Patrick Lambert sounds a warning about protecting your web infrastructure from insider threats. Here's what happened to CyanogenMod.
If you follow the security news, you may have heard the name Cyanogen recently. And if you are an Android enthusiast, you may know what CyanogenMod is. For many people, these names may mean nothing, yet what happened to them is something very scary, and something that can happen to many businesses. Inside of a single day, they lost their online presence, including their website, domain name, and email accounts. They even found out that many potential customers were paying large sums of money to someone who impersonated the team leader, and collected funds into his own bank account. Here's what happened, why it could happen to you, and how to make sure you're safe.

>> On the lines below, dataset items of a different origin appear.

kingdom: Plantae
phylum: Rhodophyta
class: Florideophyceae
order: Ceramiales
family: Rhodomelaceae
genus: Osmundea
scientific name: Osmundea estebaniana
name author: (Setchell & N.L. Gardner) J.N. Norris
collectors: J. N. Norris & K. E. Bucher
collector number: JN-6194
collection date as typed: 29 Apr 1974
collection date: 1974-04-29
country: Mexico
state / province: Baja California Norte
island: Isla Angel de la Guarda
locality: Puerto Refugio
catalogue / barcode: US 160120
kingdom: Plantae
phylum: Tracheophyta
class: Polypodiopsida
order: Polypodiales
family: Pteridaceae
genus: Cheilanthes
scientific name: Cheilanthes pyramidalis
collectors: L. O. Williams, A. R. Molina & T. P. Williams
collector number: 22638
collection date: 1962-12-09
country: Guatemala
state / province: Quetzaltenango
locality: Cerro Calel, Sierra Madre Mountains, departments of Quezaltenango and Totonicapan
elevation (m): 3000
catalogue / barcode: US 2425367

CyanogenMod is the most popular community-based ROM for Android. A ROM is simply the firmware, or operating system, that runs on a device. When you buy a smartphone that runs Android, the operating system comes from the manufacturer, which is a basic version of Android from Google, along with some added features by Motorola, LG, Samsung, or whichever company made your phone. But many people don't like that their smartphones come with these extra features, and would prefer to have a custom version of Android. Cyanogen is the nickname of Steve Kondik, one developer who decided to make his own custom version of Android, calling it CyanogenMod. Over the years, it became a very popular project, and a whole team was formed around it, along with a web presence at cyanogenmod.com, its own email addresses, a hosted email server, and so on. But last month, the team found out some horrific things. First, it appeared as if one person was impersonating Steve and had some companies duped into paying him fees to use CyanogenMod. This was the person who owned and controlled both the web presence, domain name, and email servers. As such, it made it trivial to do anything he wanted, without others knowing about it.
Since going public about it, the situation resolved itself, and the domain name was transferred to the team, but what happened highlights a very bad mistake that can happen in many organizations. It all started out years ago, when CyanogenMod first began. Back then, the mod wasn't that popular, so it was mostly provided through forum postings. When someone decided to offer a domain name so that the project would have its own website, it seemed like a good idea. But the mistake was not being attentive as to who owned the various resources that the team began using, and who controlled them. While CyanogenMod is a non-profit organization, and started in a fairly ad hoc way, this is something that can happen in companies as well. There are two key things to keep in mind about any type of digital resource or web service. First, those resources have to be registered in someone's name. Then, they have to be controlled by somebody.
In the case of domain names, usually these get registered at registrar sites, like GoDaddy or Verisign. Any time you register a new domain, you have to enter someone as the owner, and then provide the configuration information, such as DNS servers, account username, and password. There is no direct link between a domain name and a company. Basically, whoever has the name and password to access the account at the registrar's website can do any modification to that name. Often, that's a very vulnerable part of your infrastructure. Who registered the domain, and who has the login information? Usually, it's not the owner or CEO, it's a technician, the IT manager, or whoever knew most about computers and the Internet when the company first started. The same can be true for hosted email accounts like Google Apps or Exchange, and any other online service your company depends on.
So if your company or organization doesn't have a clear, written policy stating who is the owner of these resources, and who has access to the accounts, you may be in for a bad surprise when that person happens to be hit by a downsizing and decides to get revenge. The problem is that these accounts are usually accessed very rarely, perhaps once a year to renew the registrations. So it's easy for them to be overlooked. Finally, a lot of evil can be done without anyone even knowing about it if the company doesn't have a system of checks and balances in place. A single person should not, for example, have complete administrative access over the organization's Google Apps account, used by everyone in the company to send corporate email. It's far too easy for someone to do exactly what happened to CyanogenMod, which apparently went undetected for a long time. There should be sanity checks in place, so that no one can impersonate someone else, steal sensitive data, or change configuration files in ways they shouldn't be. While many organizations already do this for on-premise systems, it's very easy to forget things like domain registrars or hosted email providers.